Cross-correlation and convolution are closely linked. Cross-correlation of $f(t)$ and $g(t)$ is the same as the convolution of $\bar{f}(-t)$ and $g(t)$, where $\bar{f}$ is the complex conjugate of $f$.

For certain types of $f$s, called Hermitian functions, cross correlation and convolution and convolution would produce exactly the same results. Thus, you're correct that convolution and cross-correlation can sometimes be interchanged. Even if your function is not Hermitian, you might be able to get away with using either method, depending on your goal.

However, neither cross-correlation nor convolution necessarily involve a Fourier transform. Both transforms are defined has happening purely in the time domain, and a naive implementation would just operate there.

That said, the Convolution Theorem says that convolution in one domain is equivalent to element-wise multiplication in the other. That is $$\mathscr{F}(f\ast g) = \mathscr{F}(f) \cdot \mathscr{F}(g)$$ where $\mathscr{F}$ is the Fourier transform$^1$. With a little bit of rearrangement$, one can instead write

$$f \ast g = \mathscr{F}^{-1}\big(\mathscr{F}(f) \cdot \mathscr{F}(g)\big)$$ uses the Fourier transform to compute convolution. Similar logic lets one compute the cross correlation in the same way: $$ f \star g = \mathscr{F}^{-1} \bigg( \overline{\mathscr{F}(f)} \cdot \mathscr{F}(g)\bigg)$$

This may seem like a round-about way of performing convolution, but it can often be more efficient. Convolving two sequences of length $n$ in the time domain requires $O\bigl(n^2\bigr)$ time. However, the Fourier transform can be performed in $O\bigl(n \log n\bigr)$ time$^2$ each while the pointwise multiplication takes $O(n)$ time. If your sequences are large and of approximately equal size, this approach can be faster.

Action item:
Answer these from the text above on convolution and cross-correlation:
1. Cross-correlation of $f(t)$ and $g(t)$ equals the convolution of which two functions?
2. According to the Convolution Theorem, what is convolution in one domain equivalent to?
3. How much time does convolving two sequences of length $n$ in the time domain require?

Data:
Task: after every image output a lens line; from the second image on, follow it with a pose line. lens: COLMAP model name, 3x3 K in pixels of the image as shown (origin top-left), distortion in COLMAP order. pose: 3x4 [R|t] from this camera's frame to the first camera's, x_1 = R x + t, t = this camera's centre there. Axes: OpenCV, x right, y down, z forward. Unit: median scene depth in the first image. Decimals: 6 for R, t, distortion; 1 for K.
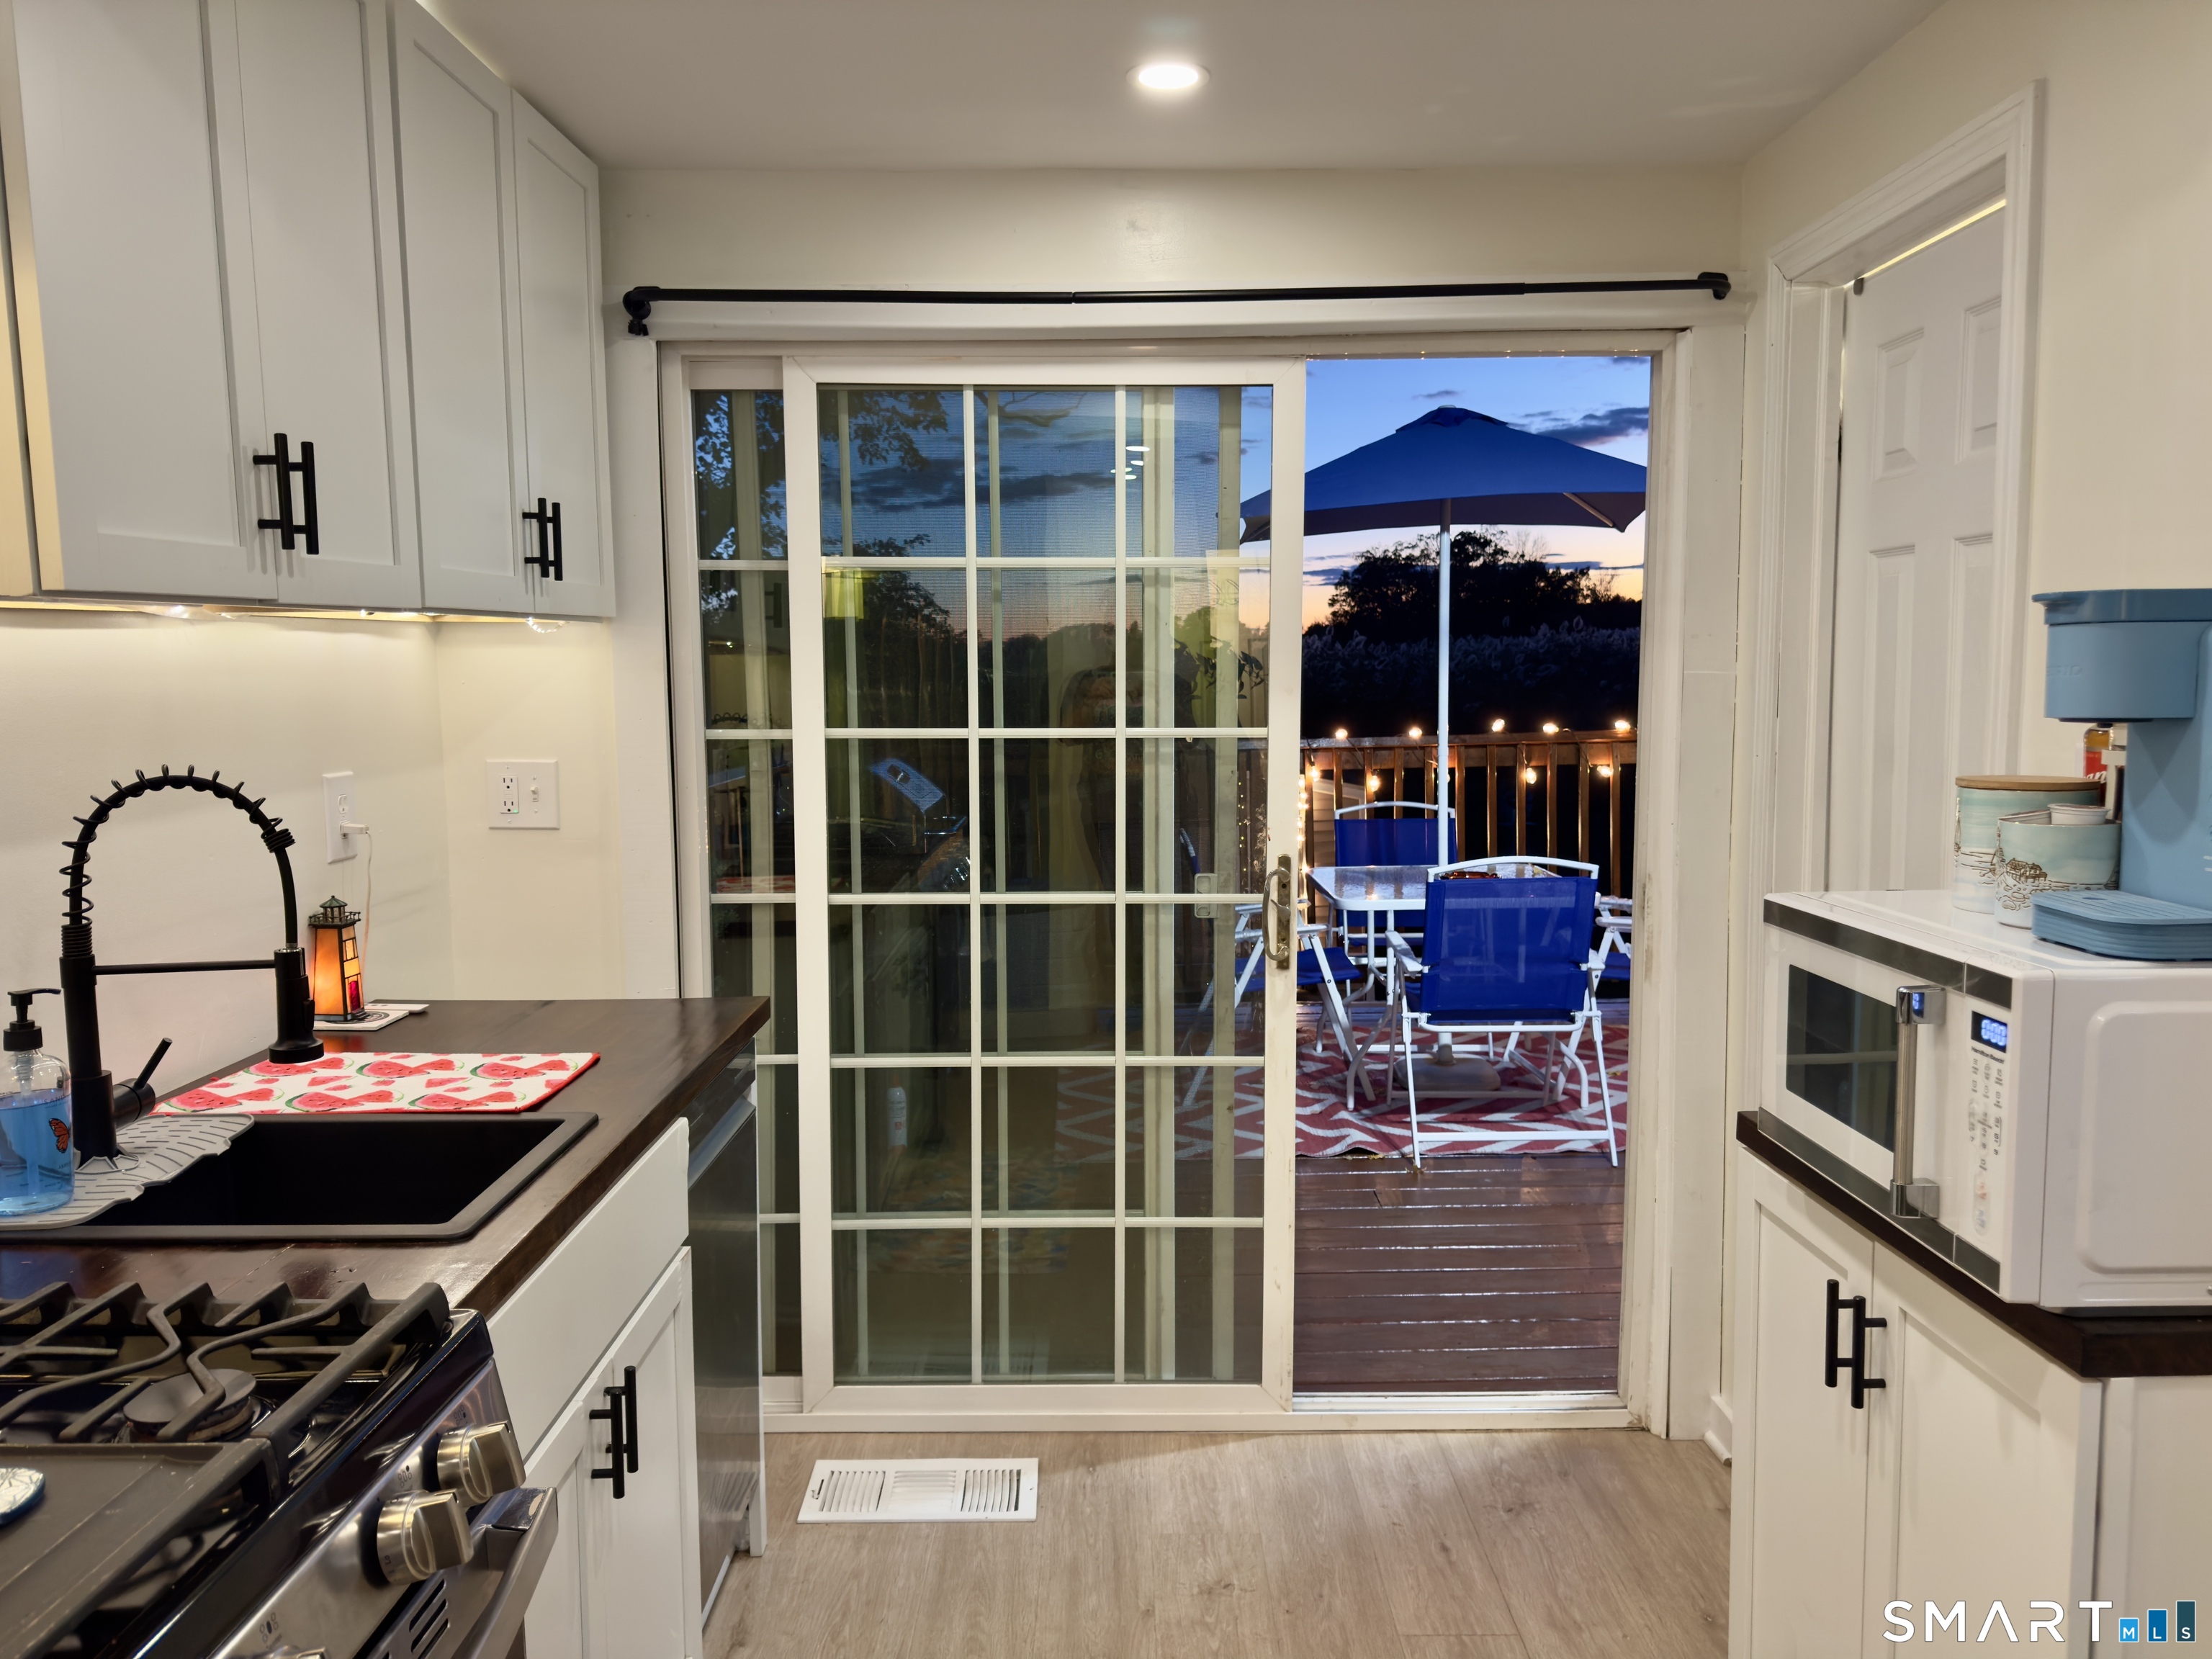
lens RADIAL K [[1501.2, 0, 1094.0], [0, 1501.2, 822.8], [0, 0, 1]] dist [-0.002460, -0.024877]
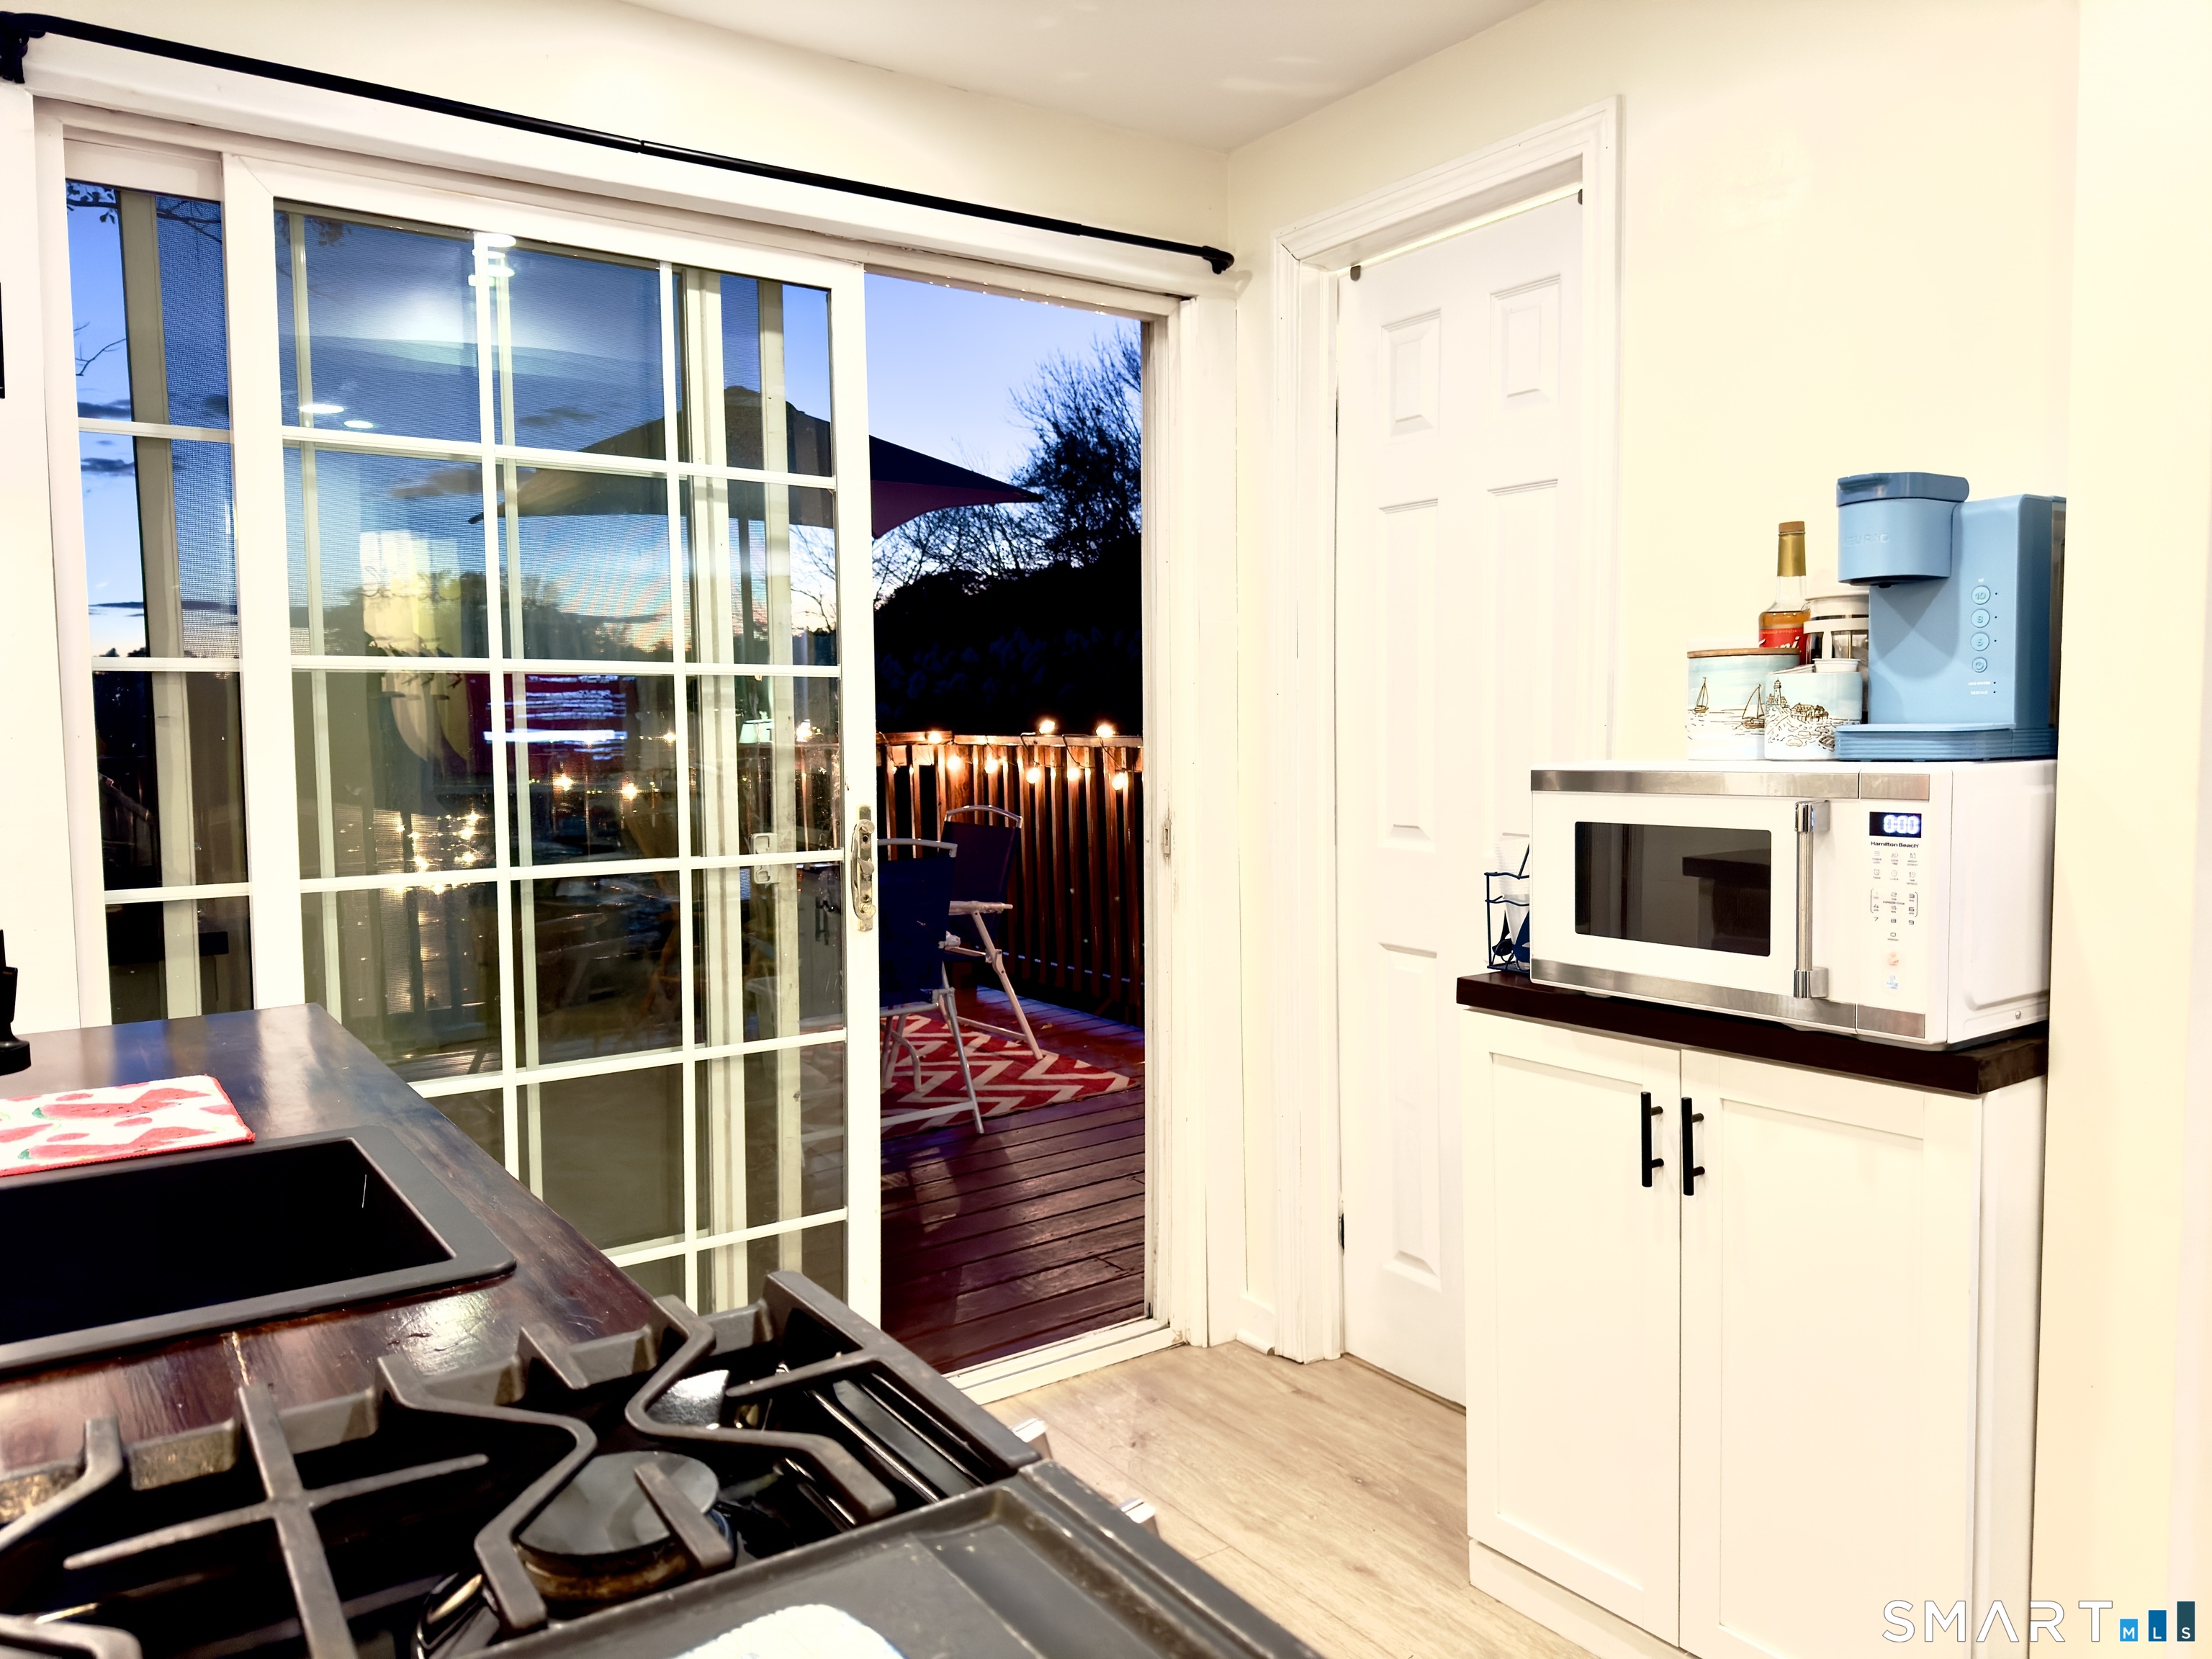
lens RADIAL K [[1501.2, 0, 1099.2], [0, 1501.2, 830.9], [0, 0, 1]] dist [-0.002460, -0.024877]
pose [[0.825552, -0.047463, 0.562327, -0.294687], [0.059629, 0.998215, -0.003286, 0.053054], [-0.561167, 0.036244, 0.826909, 0.174284]]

Task answer:
1. $\bar{f}(-t)$ and $g(t)$, where $\bar{f}$ is the complex conjugate of $f$.
2. Element-wise multiplication in the other domain.
3. $O\bigl(n^2\bigr)$ time.